TUGAS ANDA: Sebutkan jumlah baris pada item di bawah yang memuat kata "Barcelona". Tulis angkanya saja.

====== ITEM YANG DIBERIKAN

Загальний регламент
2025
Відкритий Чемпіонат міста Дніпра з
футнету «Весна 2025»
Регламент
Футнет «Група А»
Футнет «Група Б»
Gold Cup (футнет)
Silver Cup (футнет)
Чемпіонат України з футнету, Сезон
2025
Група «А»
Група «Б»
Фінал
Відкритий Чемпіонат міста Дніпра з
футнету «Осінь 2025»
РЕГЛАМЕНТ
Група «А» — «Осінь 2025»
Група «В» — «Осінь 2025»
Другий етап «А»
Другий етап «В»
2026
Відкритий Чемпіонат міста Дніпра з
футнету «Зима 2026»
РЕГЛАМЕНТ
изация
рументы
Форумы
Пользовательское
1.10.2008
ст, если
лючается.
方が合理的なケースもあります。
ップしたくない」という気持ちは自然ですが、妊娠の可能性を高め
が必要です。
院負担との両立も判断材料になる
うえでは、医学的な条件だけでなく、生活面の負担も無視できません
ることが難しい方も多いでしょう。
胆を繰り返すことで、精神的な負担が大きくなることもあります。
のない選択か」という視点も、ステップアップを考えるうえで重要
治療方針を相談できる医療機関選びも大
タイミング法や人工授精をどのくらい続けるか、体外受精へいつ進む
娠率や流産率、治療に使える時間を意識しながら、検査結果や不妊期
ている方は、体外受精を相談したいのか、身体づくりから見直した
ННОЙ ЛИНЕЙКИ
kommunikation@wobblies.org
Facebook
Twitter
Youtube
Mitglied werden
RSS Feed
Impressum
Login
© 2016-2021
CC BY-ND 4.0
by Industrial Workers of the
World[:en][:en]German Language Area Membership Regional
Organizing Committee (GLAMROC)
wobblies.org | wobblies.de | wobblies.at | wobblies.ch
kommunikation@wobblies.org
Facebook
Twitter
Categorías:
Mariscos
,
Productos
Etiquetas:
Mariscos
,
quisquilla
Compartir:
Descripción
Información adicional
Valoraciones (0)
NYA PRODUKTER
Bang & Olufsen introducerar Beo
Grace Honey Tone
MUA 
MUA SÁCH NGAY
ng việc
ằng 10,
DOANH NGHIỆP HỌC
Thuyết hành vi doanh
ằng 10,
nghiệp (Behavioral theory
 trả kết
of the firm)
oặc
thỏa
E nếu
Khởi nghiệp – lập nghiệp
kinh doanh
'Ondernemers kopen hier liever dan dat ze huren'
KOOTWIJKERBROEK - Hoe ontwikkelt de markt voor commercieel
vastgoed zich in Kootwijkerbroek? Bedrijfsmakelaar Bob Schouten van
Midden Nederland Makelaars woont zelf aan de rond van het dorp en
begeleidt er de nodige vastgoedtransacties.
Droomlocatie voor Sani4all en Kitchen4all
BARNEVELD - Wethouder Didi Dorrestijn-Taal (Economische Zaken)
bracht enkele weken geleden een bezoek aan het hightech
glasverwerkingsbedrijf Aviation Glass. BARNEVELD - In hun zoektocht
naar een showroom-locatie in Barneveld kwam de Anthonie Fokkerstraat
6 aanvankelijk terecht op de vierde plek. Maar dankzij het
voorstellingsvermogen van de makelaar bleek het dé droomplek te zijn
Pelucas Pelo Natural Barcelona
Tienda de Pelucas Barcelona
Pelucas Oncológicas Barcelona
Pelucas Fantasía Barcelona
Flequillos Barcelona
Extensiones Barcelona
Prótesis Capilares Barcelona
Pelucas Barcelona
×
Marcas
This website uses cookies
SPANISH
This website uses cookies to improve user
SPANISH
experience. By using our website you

============

TEMPAT JAWABAN: 8